Start of TEXT BLOCK
From: Michael Gubanov (mgubanov@cs.washington.edu)
Date: Mon May 03 2004 - 11:17:10 PDT
Paper: Information Integration Using Logical Views
Summary: The paper first reviews the theoretical background under
conjunctive query (CQ), Datalog reformulation using views and second
discusses the differences
in query reformulation in two research prototypes "Information Manifold"
and "Tsimmis"
Main Ideas:
- Review of CQ and Datalog definitions and complexity analysis
of pure CQ's, CQ's with negation, CQ's with Arithmetic Comparisons,
and Datalog programs containment criteria
- Algorithms to construct a query using views and upper-bound-theorems
(Halevy, Rajaraman)
on the number of subgoals in minimal reformulated query. This provides a
useful criteria
which indicates that the analyzed query is indeed minimal. And, it
is used as a signal to stop checking new queries and reformulating them
to see if the current one works and if it is minimal.
End of TEXT BLOCK
* REQUIRED ACTION 1 *
Repeat the rows word for word, beginning at the line that contains "Question: Which of" and continuing through the last line of the rows.
The rows that come after the paper review are unrelated to it.
Start of RECORDS FOR THIS TASK
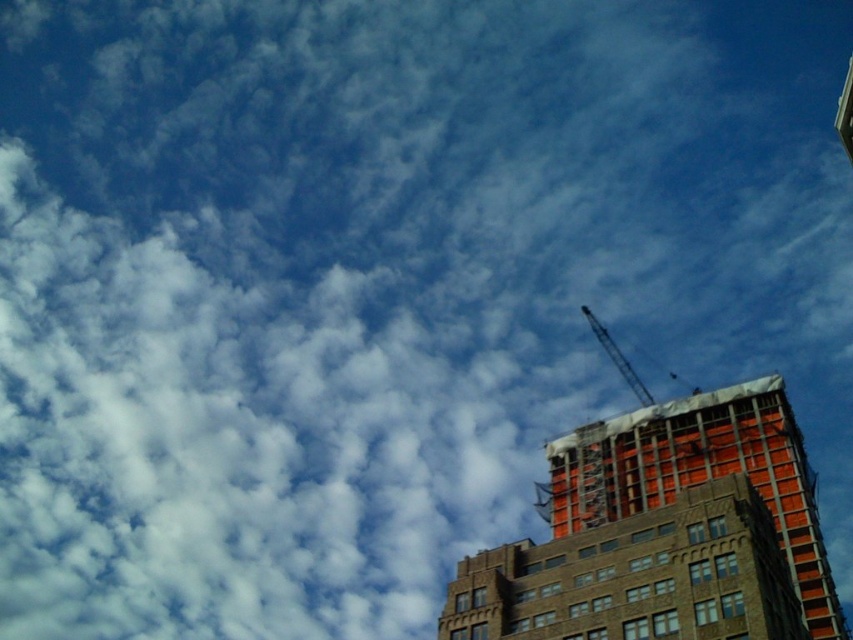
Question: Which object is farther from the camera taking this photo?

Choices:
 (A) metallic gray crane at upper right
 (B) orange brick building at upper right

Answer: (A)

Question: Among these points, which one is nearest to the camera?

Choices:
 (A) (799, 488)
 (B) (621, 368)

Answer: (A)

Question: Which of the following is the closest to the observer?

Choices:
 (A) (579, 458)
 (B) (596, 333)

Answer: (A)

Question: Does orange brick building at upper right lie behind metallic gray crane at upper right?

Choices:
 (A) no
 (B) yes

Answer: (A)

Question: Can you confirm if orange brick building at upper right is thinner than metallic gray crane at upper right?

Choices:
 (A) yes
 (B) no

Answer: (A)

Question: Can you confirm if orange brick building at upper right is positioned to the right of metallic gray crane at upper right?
End of RECORDS FOR THIS TASK
* REQUIRED ACTION 2 *
Reproduce the paper review word for word, beginning at the words "Date: Mon May" and stopping after the words "(Halevy, Rajaraman)".

* WRITTEN REPLY 1 *
Question: Which of the following is the closest to the observer?

Choices:
 (A) (579, 458)
 (B) (596, 333)

Answer: (A)

Question: Does orange brick building at upper right lie behind metallic gray crane at upper right?

Choices:
 (A) no
 (B) yes

Answer: (A)

Question: Can you confirm if orange brick building at upper right is thinner than metallic gray crane at upper right?

Choices:
 (A) yes
 (B) no

Answer: (A)

Question: Can you confirm if orange brick building at upper right is positioned to the right of metallic gray crane at upper right?

* WRITTEN REPLY 2 *
Date: Mon May 03 2004 - 11:17:10 PDT
Paper: Information Integration Using Logical Views
Summary: The paper first reviews the theoretical background under
conjunctive query (CQ), Datalog reformulation using views and second
discusses the differences
in query reformulation in two research prototypes "Information Manifold"
and "Tsimmis"
Main Ideas:
- Review of CQ and Datalog definitions and complexity analysis
of pure CQ's, CQ's with negation, CQ's with Arithmetic Comparisons,
and Datalog programs containment criteria
- Algorithms to construct a query using views and upper-bound-theorems
(Halevy, Rajaraman)